I'd already read Unbroken so I thought Louie's considerably slimmer autobiography probably wouldn't tell me anything I didn't already know, but decided to read it anyway because I love the story and wanted to hear it in Louie's own words. I'm so glad I did. I wouldn't recommend one book over the other; they are amazing in different ways and I'd hand both to anyone. Laura Hillenbrand is technically the better writer (she's better than most writers I've ever read) and she's more exhaustive in her research at every turn, but Louie is more detailed when digging through the darkness of his own heart. And, as I'd expected, there's just nothing like hearing it from the man himself--definitely one of the people I'm most looking forward to meeting in heaven. His account is short, punchy, honest, and peppered with wisdom he picked up throughout his astonishing life. Some favorites:
"People say all anyone needs is a positive attitude. It's nice to have, but a positive attitude has nothing to do with winning. I often had a defeatist attitude before a race. What matters is what you do to your body. Self esteem can't win you a race if you're not in shape."
"The most frightening experience in life is going down in a plane."

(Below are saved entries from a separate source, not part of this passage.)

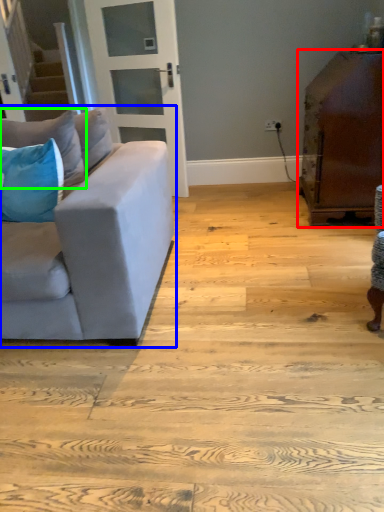
Question: Which object is the closest to the table (highlighted by a red box)? Choose among these: studio couch (highlighted by a blue box) or pillow (highlighted by a green box).

Choices:
 (A) studio couch
 (B) pillow

Answer: (A)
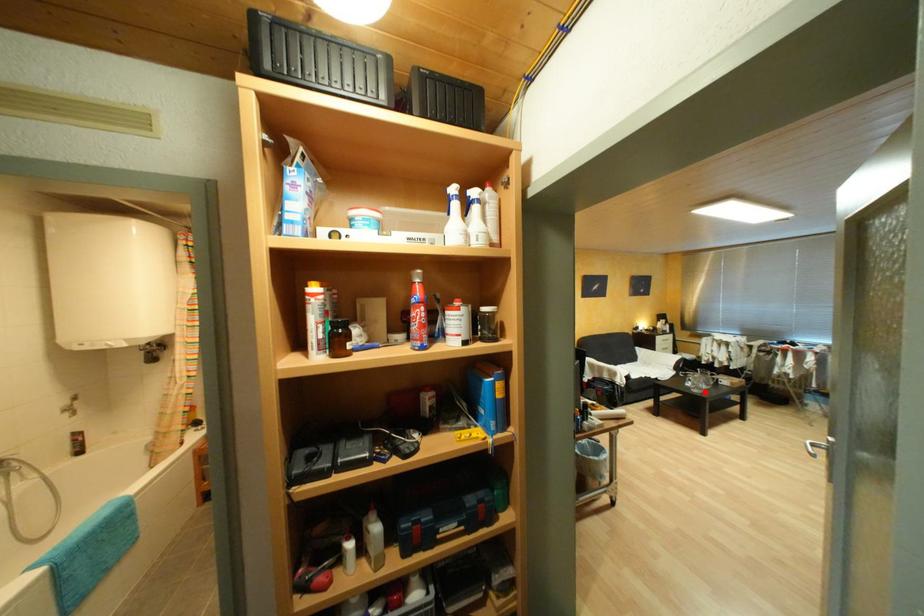
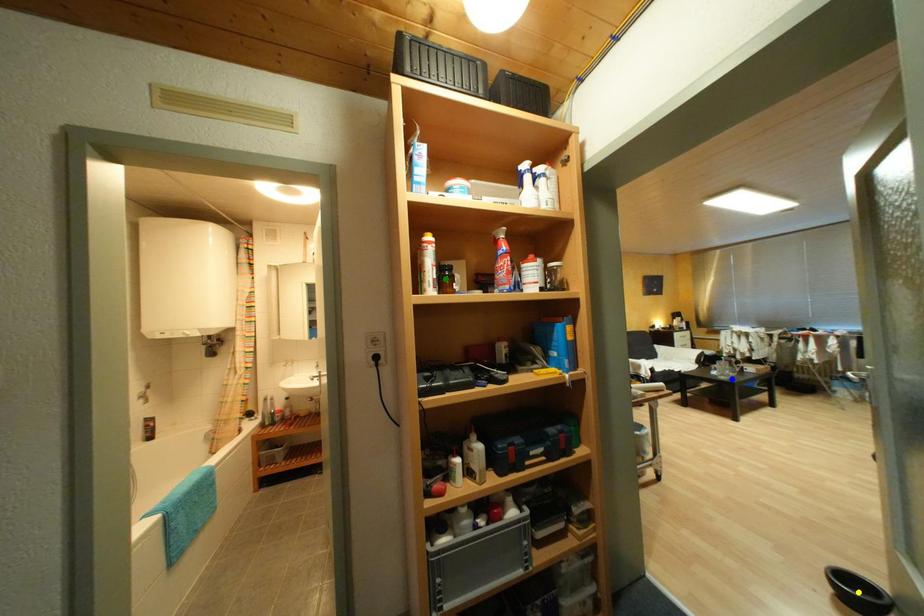
Question: I am providing you with two images of the same scene from different viewpoints. A red point is marked on the first image. You are given multiple points on the second image. Which spot in image 2 lines up with the point in image 1?

Choices:
 (A) green point
 (B) yellow point
 (C) blue point

Answer: (C)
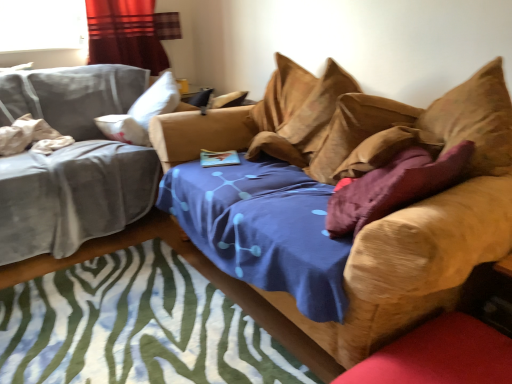
Question: Is white cotton pillow at left, placed as the fourth pillow when sorted from right to left, not inside suede-like tan pillow at upper center, which appears as the second pillow when viewed from the left?

Choices:
 (A) no
 (B) yes

Answer: (B)

Question: Can you confirm if white cotton pillow at left, which is the 1th pillow from left to right, is bigger than suede-like tan pillow at upper center, marked as the third pillow in a right-to-left arrangement?

Choices:
 (A) yes
 (B) no

Answer: (B)

Question: From the image's perspective, is white cotton pillow at left, placed as the fourth pillow when sorted from right to left, located above suede-like tan pillow at upper center, which appears as the second pillow when viewed from the left?

Choices:
 (A) no
 (B) yes

Answer: (A)

Question: From a real-world perspective, is white cotton pillow at left, placed as the fourth pillow when sorted from right to left, positioned over suede-like tan pillow at upper center, marked as the third pillow in a right-to-left arrangement, based on gravity?

Choices:
 (A) yes
 (B) no

Answer: (B)

Question: Is white cotton pillow at left, placed as the fourth pillow when sorted from right to left, positioned in front of suede-like tan pillow at upper center, marked as the third pillow in a right-to-left arrangement?

Choices:
 (A) no
 (B) yes

Answer: (A)

Question: Is velvet purple pillow at center, which is the second pillow in right-to-left order, inside the boundaries of suede-like brown pillow at upper right, acting as the 1th pillow starting from the right, or outside?

Choices:
 (A) inside
 (B) outside

Answer: (B)

Question: From the image's perspective, is velvet purple pillow at center, which is the second pillow in right-to-left order, above or below suede-like brown pillow at upper right, acting as the 1th pillow starting from the right?

Choices:
 (A) above
 (B) below

Answer: (B)

Question: Relative to suede-like brown pillow at upper right, arranged as the 4th pillow when viewed from the left, is velvet purple pillow at center, which is the second pillow in right-to-left order, in front or behind?

Choices:
 (A) front
 (B) behind

Answer: (B)

Question: In terms of width, does velvet purple pillow at center, which is the second pillow in right-to-left order, look wider or thinner when compared to suede-like brown pillow at upper right, arranged as the 4th pillow when viewed from the left?

Choices:
 (A) wide
 (B) thin

Answer: (A)

Question: Is velvet gray studio couch at left, the 1th studio couch viewed from the left, spatially inside white cotton pillow at left, placed as the fourth pillow when sorted from right to left, or outside of it?

Choices:
 (A) inside
 (B) outside

Answer: (B)

Question: Is velvet gray studio couch at left, the 1th studio couch viewed from the left, in front of or behind white cotton pillow at left, which is the 1th pillow from left to right, in the image?

Choices:
 (A) behind
 (B) front

Answer: (B)

Question: In terms of height, does velvet gray studio couch at left, which is the second studio couch from right to left, look taller or shorter compared to white cotton pillow at left, placed as the fourth pillow when sorted from right to left?

Choices:
 (A) tall
 (B) short

Answer: (A)

Question: Is velvet gray studio couch at left, the 1th studio couch viewed from the left, to the left or to the right of white cotton pillow at left, placed as the fourth pillow when sorted from right to left, in the image?

Choices:
 (A) left
 (B) right

Answer: (B)

Question: From the image's perspective, relative to velvet purple pillow at center, which is the second pillow in right-to-left order, is velvet curtain at upper left above or below?

Choices:
 (A) below
 (B) above

Answer: (B)

Question: Considering the positions of point (160, 54) and point (384, 104), is point (160, 54) closer or farther from the camera than point (384, 104)?

Choices:
 (A) closer
 (B) farther

Answer: (B)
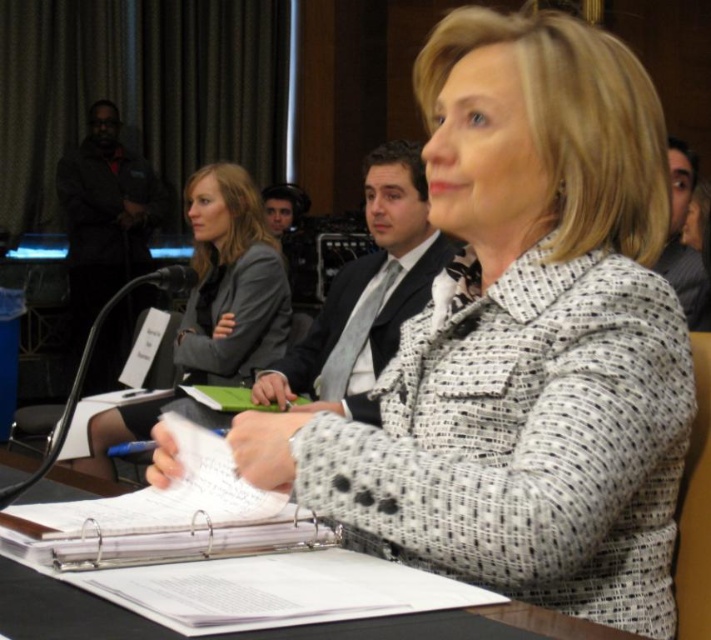
Question: Can you confirm if gray fabric jacket at upper left is positioned below black paper at center?

Choices:
 (A) no
 (B) yes

Answer: (A)

Question: Which is nearer to the black textured suit at center?

Choices:
 (A) white textured blazer at center
 (B) black paper at center

Answer: (A)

"What happens is up to God."
"On life rafts, that's what you mostly do: you pray."
"I made myself a promise: no matter what lay ahead, I'd never think about dying, only about living."
"Rescue would be nice, but survival was most important."
"To live, a man needs food, water, and a sharp mind."
"The mind is a crucial line of defense against adversity."
"Hope is incomplete and ongoing. Faith is the substance of things hoped for and is complete."
"What I feared most was that my generation would teach the hatred and resentment I was learning at the hands of the Japanese to our own children and the cycle of disaffection and violence would never stop."
"I knew in my heart that the war--this war--was right."
"All I knew was that hate was as deadly as any poison."
"When there's no further hope, men always look up."
"Boxed in, pushed out, whatever the pace, but I'm in the race.... A race for life. My life." (on his conversion)
"The great commandment is that we preach the gospel to every creature, but neither God nor the Bible says anything about forcing it down people's throats."
"I longed to look into [my captors'] eyes and say not only 'I forgive you,' but to tell them of the greatest event of forgiveness the world has ever known when Christ on the Cross, and at the peak of his agony, could say of his executioners, 'Forgive them, Father, for they know not what they do.'"
"My whole life is serving God."
"You should make your life count right up to the last minute."